Cuidado, o moralismo é a mais perigosa máscara da perversidade, em que se apedreja o semelhante para encobrir suas próprias faltas e dúvidas. Nesse jogo de servidão voluntária, o pior cego é o que voluntariamente venda seus olhos e não quer escutar o que as histórias da humanidade nos contam. A apologia ao ódio, a autorização do extermínio ao diferente, é o fim do pacto civilizatório. Estamos vivendo um momento de perda de respeito com o outro, em que se corre o risco de legitimar no poder um discurso que prega a perda de direitos da maioria dos seres humanos (mulheres, negros, índios, comunidade LGBTQ) como se não fossem semelhantes. Nos linchamentos virtuais, agora tornados reais, retorna o pior, retorna o que não foi elaborado.

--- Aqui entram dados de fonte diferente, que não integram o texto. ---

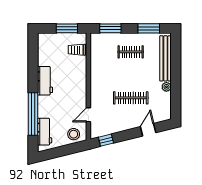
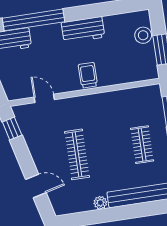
trolley: (77, 50) -> (88, 75), moved
stool: (74, 134) -> (143, 35), moved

Testemunhamos isso pelas inúmeras narrativas de pessoas chegam apavoradas aos consultórios e serviços de saúde mental porque foram ameaçadas de morte nas ruas, por suas escolhas sexuais, cor de pele ou estampa na camiseta, enquanto se acha graça no fato de fazerem as pequenas crianças reproduzirem o gesto de apontar o dedo como um revólver contra os outros.
Fico com a afirmação de Jurandir Freire Costa em recente congresso da SPCRJ (Sociedade de Psicanálise da Cidade do Rio de Janeiro) quando este, citando os direitos humanos, disse que o melhor horizonte ético que podemos ter como utopia de futuro é o de quea palavra "nós" possa abarcar o maior leque possível da diversidade humana.
Podemos até nos iludir achando que estamos fazendo uma entrega abnegada quando damos um presente na mão de uma criança, mas junto com esse presente que lhe damos, ao entregar-lhe a miniatura de um ideal, estamos lhe fazendo um pedido: que venha a triunfar onde nós fracassamos, como afirma Freud no texto Introdução ao narcisismo, de 1914. Mas atenção, porque o tamanho de nosso fracasso certamente aumenta o peso que colocamos sobre seus ombros quando entregamos o presente em suas pequenas mãozinhas. Que presente daremos em suas mãos? De que presente terão que partir para ter chance de um futuro?